═════ GIVEN PASSAGE ═════

1. Someone has to source the data. This costs bandwidth used as well as that guy's time, costing the company money.
2. He has to write the data to a disc and verify its integrity. He also has to make sure to work against a checklist of requirements of the client and potentially add in some 'value added services' such as subsequent patches the client may not have asked for, if there is space left on the disc. This, again, takes his time and effort up, and thus costs the company money.
3. He has to prepare the discs, possibly label them and get them into casings and prepare them for being mailed. This takes up his time, costing the company money.
4. He has to get the disc to the courier or post office; someone has to either come and fetch it, which costs money, or someone has to go and drop it off, which costs money.
To save on step four, this would need to be done in once-daily batches; if a customer asks for stuff after the company has already dispatched that day's packages, that customer has to wait till the next day for his package to be prepared, and then wait another day for it to arrive at his premises.
This goes back to the three-day argument.
Next, as I said earlier, for some games, expansion material is free. As such, anything labeled as an expansion may well not be legal to charge for, even if you are charging for only the service of distribution, as the vast majority of the world does not have to pay for it; why should some little backwards country be allowed to monetize and make business of distributing something that's free?
Look at Ubuntu as an example. The officially supported distributors are allowed to charge for nothing but the disc the distro is written to and the cost of posting it to you. They aren't allowed to charge for their time/effort put into their writing of the disc, preparing it for you and posting it.
When it comes to expansions such as those for WoW, you can just as well get the expansion boxes directly from your local or online retailer, as even if you buy them online towards your account, you still have to download the content. That takes WoW out of the picture almost entirely.
Now getting back to the argument of expansions vs patches, a few key differences set the two apart.
Expansions:
1. Major content additions in the form of new textures, models, NPC entities/items (not modifications of existing items as would be seen in most MMOs, WoW and EVE included), whole new models+textures for entirely new entities or items.
2. Major changes to game mechanics that ultimately change how a massive portion of the game is played; think sovereignty changes for EVE, if you follow its development or play it at all.
3. 10x+ the size of any general maintenance patch for the 'expansion', keeping in mind that some patches for WoW weigh in at an ultimately unjustifiable 130mb or so, even when they add no content beyond 'event' content related to a fictional or out of game holiday or such. These, if anything, would count as mini-expansions or event content updates included within a patch, similarly to what was seen in EVE with the addition of faction warfare specific LP store offers.

═════

[REQUIRED WORK]:
• 1. In the post on game distribution costs, please rewrite the part that opens with the words containing "2. He has to" and closes with "his time, costing the company money.", swapping "casings" for "cases".
• 2. Does the post on game distribution costs support each statement? Answer yes or no for each, and quote the words that decide it.
(a) Ubuntu's officially supported distributors may charge for the time they spend writing the disc.
(b) Handling the courier step in once-daily batches is offered as a way to save on it.
(c) Some WoW patches are around 130mb in size.

═════ LISTED RECORDS ═════

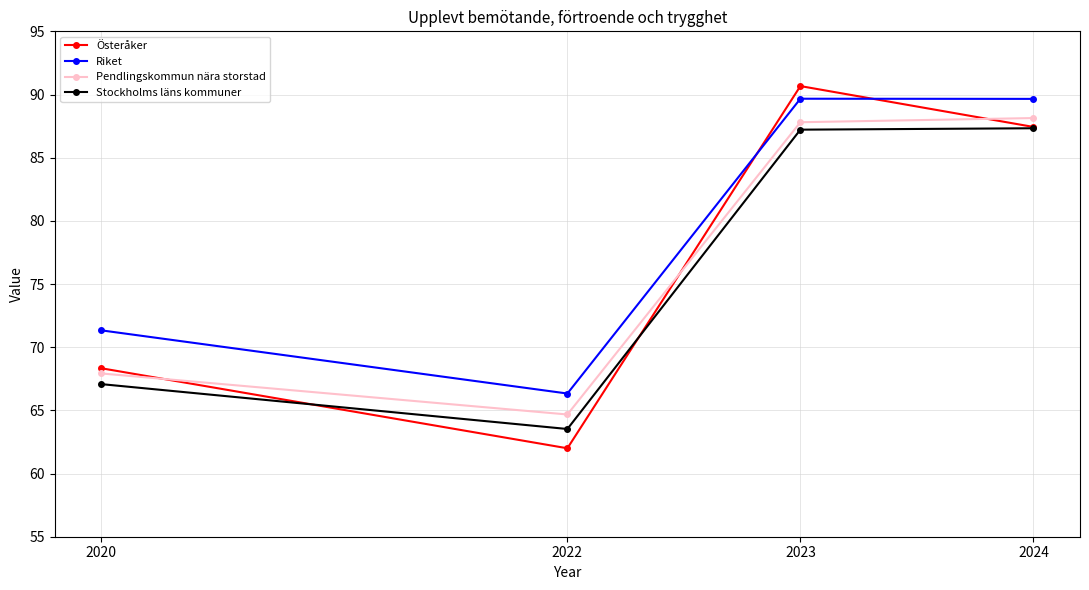

Is it true that Pendlingskommun nära storstad equals 64.7 at 2022?

True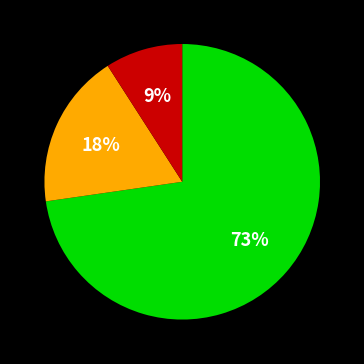

Is there a majority slice in this chart?

Yes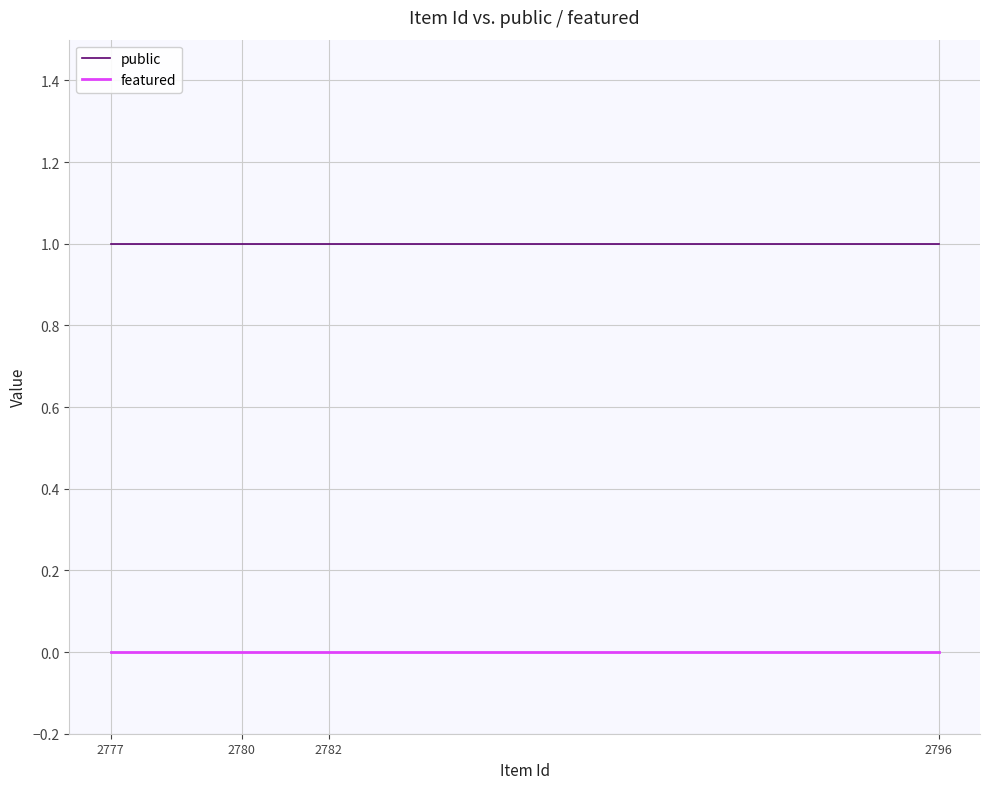

What is the greatest value displayed?

1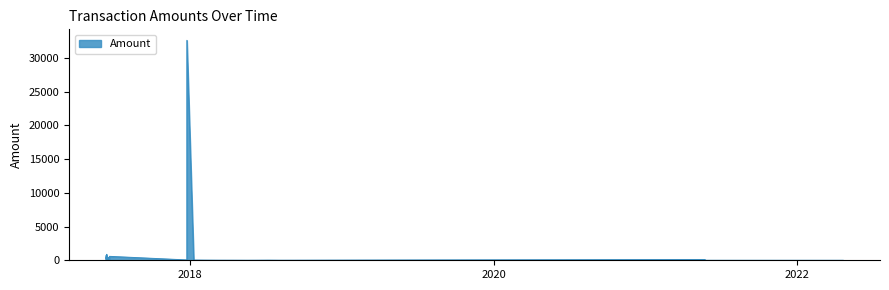

What is the difference between the maximum and minimum values?

32585.0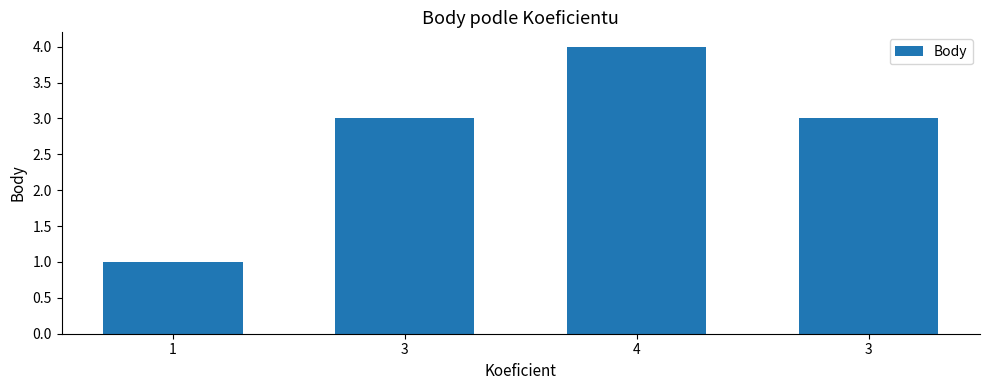

Reading left to right, extract all data points from this chart.

1	3	4	3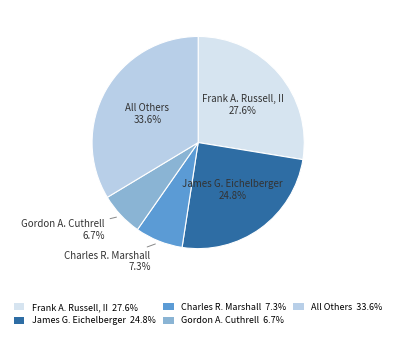

Between Gordon A. Cuthrell and Charles R. Marshall, which is larger?

Charles R. Marshall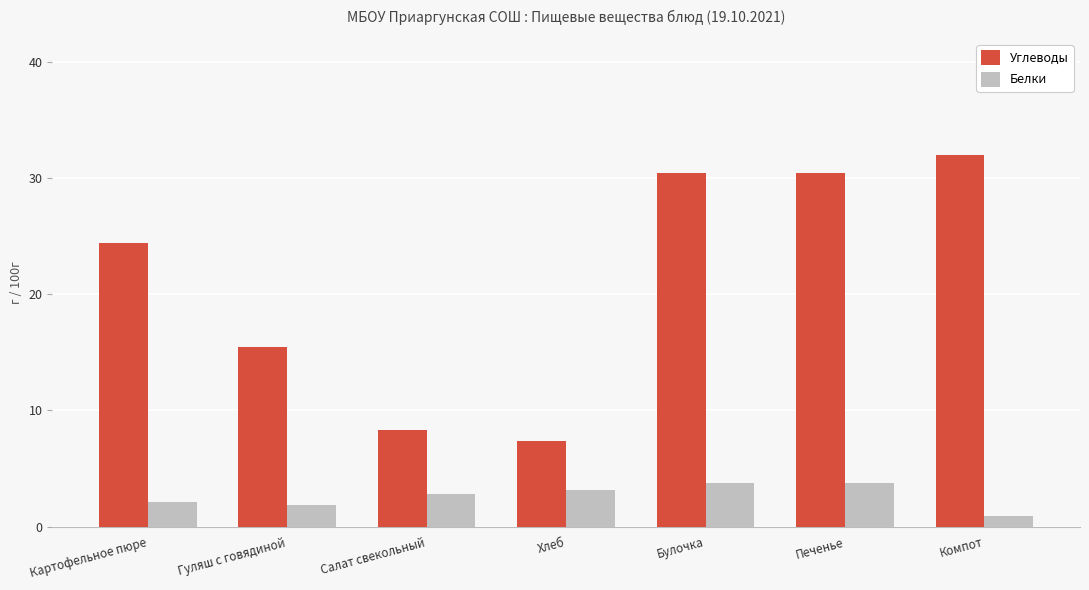

What is the sum of the Углеводы values at Печенье and Салат свекольный?

38.8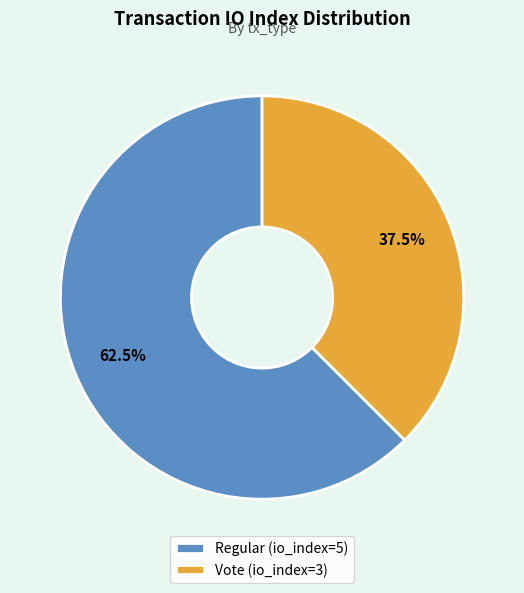

Approximately how many times larger is the value at Vote (io_index=3) compared to Regular (io_index=5)?

0.6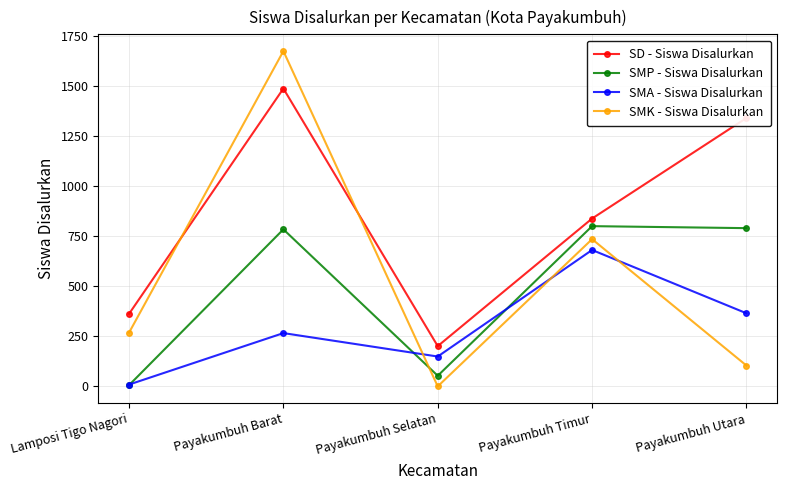

At which label is SMP - Siswa Disalurkan closest to 403?

Payakumbuh Selatan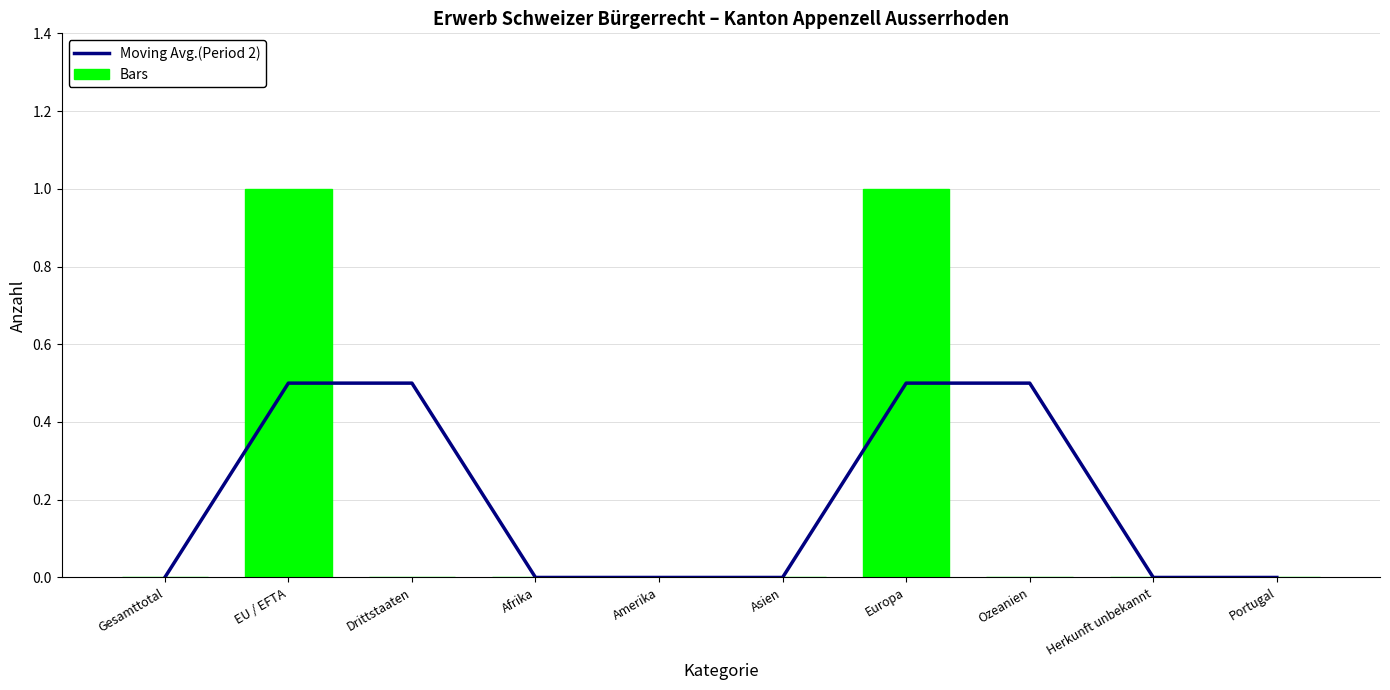

How many values in the Bars series exceed 0?

2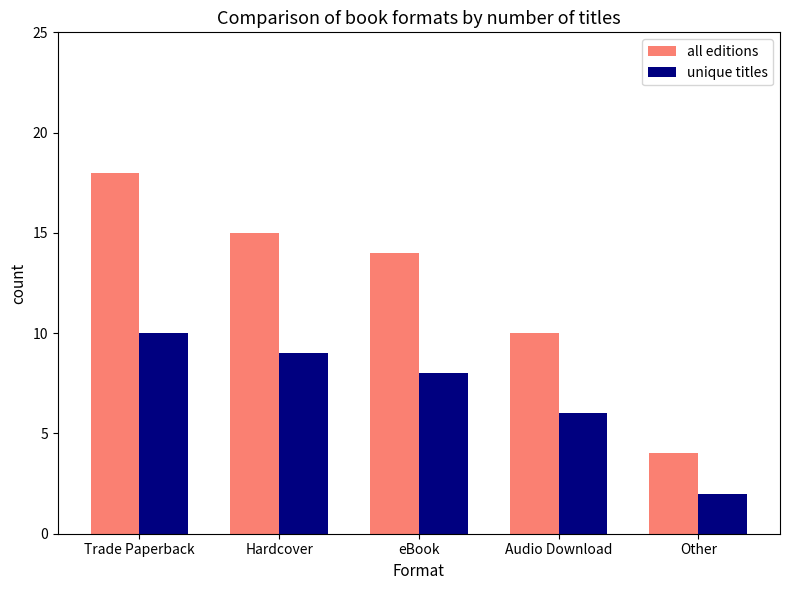

Reading left to right, transcribe all the data shown in this chart.

all editions: 18	15	14	10	4
unique titles: 10	9	8	6	2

═════

[ANSWERS BY ITEM]:
• 1.
2. He has to write the data to a disc and verify its integrity. He also has to make sure to work against a checklist of requirements of the client and potentially add in some 'value added services' such as subsequent patches the client may not have asked for, if there is space left on the disc. This, again, takes his time and effort up, and thus costs the company money.
3. He has to prepare the discs, possibly label them and get them into cases and prepare them for being mailed. This takes up his time, costing the company money.

• 2.
(a) No: "They aren't allowed to charge for their time/effort put into their writing of the disc"
(b) Yes: "To save on step four, this would need to be done in once-daily batches"
(c) Yes: "some patches for WoW weigh in at an ultimately unjustifiable 130mb or so"